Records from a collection

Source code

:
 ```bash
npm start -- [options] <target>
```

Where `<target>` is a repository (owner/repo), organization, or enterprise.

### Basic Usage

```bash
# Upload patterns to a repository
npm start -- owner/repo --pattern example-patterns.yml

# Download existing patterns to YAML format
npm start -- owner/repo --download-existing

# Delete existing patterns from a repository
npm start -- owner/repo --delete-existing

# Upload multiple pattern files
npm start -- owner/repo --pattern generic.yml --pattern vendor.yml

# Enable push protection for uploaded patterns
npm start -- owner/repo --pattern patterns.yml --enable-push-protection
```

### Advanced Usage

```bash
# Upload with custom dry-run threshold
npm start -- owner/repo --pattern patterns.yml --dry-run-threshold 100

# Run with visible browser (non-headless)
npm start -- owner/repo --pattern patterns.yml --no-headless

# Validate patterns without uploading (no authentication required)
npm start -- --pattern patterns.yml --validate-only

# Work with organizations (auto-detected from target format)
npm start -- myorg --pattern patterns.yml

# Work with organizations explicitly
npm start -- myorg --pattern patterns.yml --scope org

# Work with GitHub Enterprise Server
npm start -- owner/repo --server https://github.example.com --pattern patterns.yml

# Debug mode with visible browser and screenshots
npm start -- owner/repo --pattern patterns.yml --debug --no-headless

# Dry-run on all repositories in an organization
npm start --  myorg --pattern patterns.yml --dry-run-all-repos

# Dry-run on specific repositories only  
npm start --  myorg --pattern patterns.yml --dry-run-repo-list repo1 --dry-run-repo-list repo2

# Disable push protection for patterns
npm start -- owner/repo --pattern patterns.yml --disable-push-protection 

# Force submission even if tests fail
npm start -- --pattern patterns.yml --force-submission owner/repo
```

**Task**
Each line above with the word "protection" must be returned.

**Exercise result**
# Enable push protection for uploaded patterns
npm start -- owner/repo --pattern patterns.yml --enable-push-protection
# Disable push protection for patterns
npm start -- owner/repo --pattern patterns.yml --disable-push-protection 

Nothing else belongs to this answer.